Dataset entries:
▼

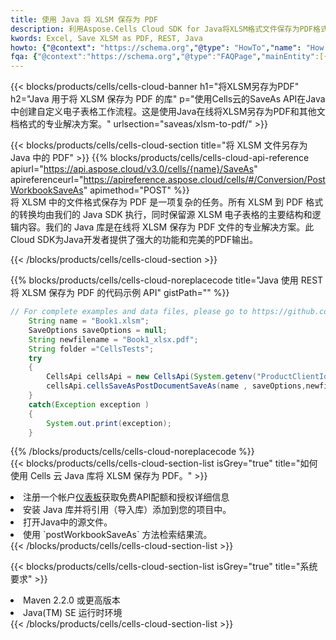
 ```yaml
---
title: 使用 Java 将 XLSM 保存为 PDF
description: 利用Aspose.Cells Cloud SDK for Java将XLSM格式文件保存为PDF格式文件。
kwords: Excel, Save XLSM as PDF, REST, Java
howto: {"@context": "https://schema.org","@type": "HowTo","name": "How to save XLSM as PDF using the Cells Cloud Java library.","description": "How to save XLSM as PDF using the Cells Cloud Java library.","image": {"@type": "ImageObject"},"url": "/java/saveas/xlsm-to-pdf/","step": [{ "@type": "HowToStep","name": "How to save XLSM as PDF using the Cells Cloud Java library. step 1", "image": {"@type": "ImageObject",},"url": "/java/saveas/xlsm-to-pdf/","text": "Register an account at <a href='https://dashboard.aspose.cloud/'>Dashboard</a> to get free API quota & authorization details",},{ "@type": "HowToStep","name": "How to save XLSM as PDF using the Cells Cloud Java library. step 1", "image": {"@type": "ImageObject",},"url": "/java/saveas/xlsm-to-pdf/","text": "Install Java library and add the reference (import the library) to your project.",},{ "@type": "HowToStep","name": "How to save XLSM as PDF using the Cells Cloud Java library. step 1", "image": {"@type": "ImageObject",},"url": "/java/saveas/xlsm-to-pdf/","text": "Open the source file in Java.",},{ "@type": "HowToStep","name": "How to save XLSM as PDF using the Cells Cloud Java library. step 1", "image": {"@type": "ImageObject",},"url": "/java/saveas/xlsm-to-pdf/","text": "Use the `postWorkbookSaveAs` method to retrieve the resulting stream.",}, ],"supply": {"@type": "HowToSupply","name": "document"},"tool": [{"@type": "HowToTool","name": "IntelliJ IDEA, Visual Studio Code, Eclipse"},{"@type": "HowToTool","name": "Aspose Cells"}],"totalTime": "PT6M"}
fqa: {"@context":"https://schema.org","@type":"FAQPage","mainEntity":[{"@type":"Question","name":"Why save file as other formats file in C# using REST API?","acceptedAnswer":{"@type":"Answer","text":"Documents are encoded in many ways, and some files may be incompatible with the software you use. To open and read such files, just save them as appropriate file formats.<br/><ol><li>Install .NET SDK and add the reference (import the library) to your project.</li><li>Open the source file in C# using REST API.</li><li>Call the PostWorkbookSaveAsRequest() method, passing an output filename with required extension.</li><li>Get the result of save as a separate file.</li></ol>"}},{"@type":"Question","name":"What file formats can I save as with your C# library?","acceptedAnswer":{"@type":"Answer","text":"We support a variety of file formats for conversion using .NET library, including XLSX, Excel, xls , PDF, CSV, HTML, Markdown, XML, PNG, JPG, TIFF, Json, TXT and many more."}},{"@type":"Question","name":"What is the maximum allowed file size for conversion using this .NET library?","acceptedAnswer":{"@type":"Answer","text":"There are no file size limits for format conversions using .NET library."}}]}
---
```

{{< blocks/products/cells/cells-cloud-banner h1="将XLSM另存为PDF" h2="Java 用于将 XLSM 保存为 PDF 的库" p="使用Cells云的SaveAs API在Java中创建自定义电子表格工作流程。这是使用Java在线将XLSM另存为PDF和其他文档格式的专业解决方案。" urlsection="saveas/xlsm-to-pdf/" >}}

{{< blocks/products/cells/cells-cloud-section title="将 XLSM 文件另存为 Java 中的 PDF" >}}
{{% blocks/products/cells/cells-cloud-api-reference apiurl="https://api.aspose.cloud/v3.0/cells/{name}/SaveAs" apireferenceurl="https://apireference.aspose.cloud/cells/#/Conversion/PostWorkbookSaveAs" apimethod="POST" %}}
<br/>
将 XLSM 中的文件格式保存为 PDF 是一项复杂的任务。所有 XLSM 到 PDF 格式的转换均由我们的 Java SDK 执行，同时保留源 XLSM 电子表格的主要结构和逻辑内容。我们的 Java 库是在线将 XLSM 保存为 PDF 文件的专业解决方案。此Cloud SDK为Java开发者提供了强大的功能和完美的PDF输出。

{{< /blocks/products/cells/cells-cloud-section >}}

{{% blocks/products/cells/cells-cloud-noreplacecode title="Java 使用 REST 将 XLSM 保存为 PDF 的代码示例 API" gistPath="" %}}
  
```java
// For complete examples and data files, please go to https://github.com/aspose-cells-cloud/aspose-cells-cloud-java/
    String name = "Book1.xlsm";
    SaveOptions saveOptions = null;
    String newfilename = "Book1_xlsx.pdf";
    String folder ="CellsTests";
    try 
    {
        CellsApi cellsApi = new CellsApi(System.getenv("ProductClientId"), System.getenv("ProductClientSecret"));
        cellsApi.cellsSaveAsPostDocumentSaveAs(name , saveOptions,newfilename,false,false,folder,null,null,null,true);                       
    }
    catch(Exception exception )
    {
        System.out.print(exception);
    }
```
  
{{% /blocks/products/cells/cells-cloud-noreplacecode %}}
<br/>
{{< blocks/products/cells/cells-cloud-section-list isGrey="true" title="如何使用 Cells 云 Java 库将 XLSM 保存为 PDF。" >}}
<li>注册一个帐户<a href="https://dashboard.aspose.cloud/">仪表板</a>获取免费API配额和授权详细信息</li>
<li>安装 Java 库并将引用（导入库）添加到您的项目中。</li>
<li>打开Java中的源文件。</li>
<li>使用 `postWorkbookSaveAs` 方法检索结果流。</li>
{{< /blocks/products/cells/cells-cloud-section-list >}}

{{< blocks/products/cells/cells-cloud-section-list isGrey="true" title="系统要求" >}}
<li>Maven 2.2.0 或更高版本</li>
<li>Java(TM) SE 运行时环境</li>
{{< /blocks/products/cells/cells-cloud-section-list >}}
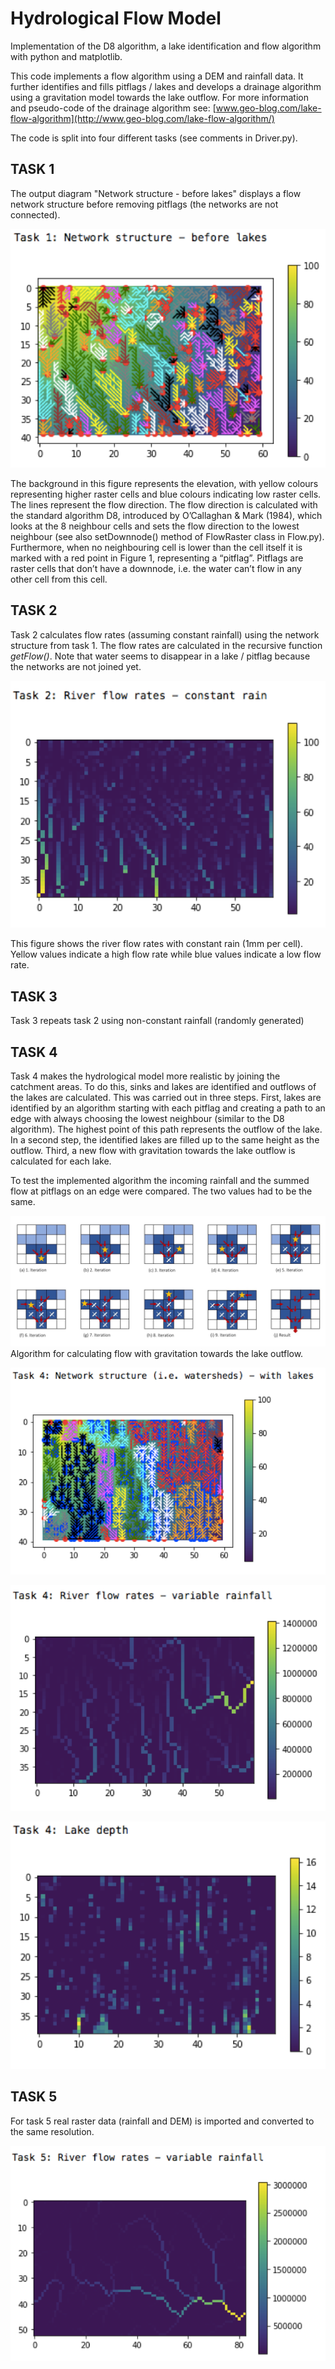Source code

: # Hydrological Flow Model

Implementation of the D8 algorithm, a lake identification and flow algorithm with python and matplotlib.

This code implements a flow algorithm using a DEM and rainfall data. It further identifies and fills pitflags / lakes and develops a drainage algorithm using a gravitation model towards the lake outflow. For more information and pseudo-code of the drainage algorithm see: [www.geo-blog.com/lake-flow-algorithm](http://www.geo-blog.com/lake-flow-algorithm/)

The code is split into four different tasks (see comments in Driver.py).


## TASK 1

The output diagram "Network structure - before lakes" displays a flow network structure before removing pitflags (the networks are not connected).


![task1](img/task1.png)

The background in this figure represents the elevation, with yellow colours representing higher raster cells and blue colours indicating low raster cells. The lines represent the flow direction. The flow direction is calculated with the standard algorithm D8, introduced by O’Callaghan & Mark (1984), which looks at the 8 neighbour cells and sets the flow direction to the lowest neighbour (see also setDownnode() method of FlowRaster class in Flow.py). Furthermore, when no neighbouring cell is lower than the cell itself it is marked with a red point in Figure 1, representing a “pitflag”. Pitflags are raster cells that don’t have a downnode, i.e. the water can’t flow in any other cell from this cell.



## TASK 2

Task 2 calculates flow rates (assuming constant rainfall) using the network structure from task 1. The flow rates are calculated in the recursive function *getFlow()*. Note that water seems to disappear in a lake / pitflag because the networks are not joined yet.

![task1](img/task2.png)

This figure shows the river flow rates with constant rain (1mm per cell). Yellow values indicate a high flow rate while blue values indicate a low flow rate.


## TASK 3

Task 3 repeats task 2 using non-constant rainfall (randomly generated)


## TASK 4

Task 4 makes the hydrological model more realistic by joining the catchment areas. To do this, sinks and lakes are identified and outflows of the lakes are calculated.
This was carried out in three steps. First, lakes are identified by an algorithm starting with each pitflag and creating a path to an edge with always choosing the lowest neighbour (similar to the D8 algorithm). The highest point of this path represents the outflow of the lake. In a second step, the identified lakes are filled up to the same height as the outflow. Third, a new flow with gravitation towards the lake outflow is calculated for each lake.

To test the implemented algorithm the incoming rainfall and the summed flow at pitflags on an edge were compared. The two values had to be the same.

![algorithm](img/algorithm.jpg)
Algorithm for calculating flow with gravitation towards the lake outflow.

![task4](img/task40.png)

![task4](img/task41.png)

![task4](img/task42.png)


## TASK 5

For task 5 real raster data (rainfall and DEM) is imported and converted to the same resolution.

![task5](img/task5.png)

▲

## Exercise requirements:
Check the entries above line by line and return each one containing the word "isGrey".

## Solution for this problem:
{{< blocks/products/cells/cells-cloud-section-list isGrey="true" title="如何使用 Cells 云 Java 库将 XLSM 保存为 PDF。" >}}
{{< blocks/products/cells/cells-cloud-section-list isGrey="true" title="系统要求" >}}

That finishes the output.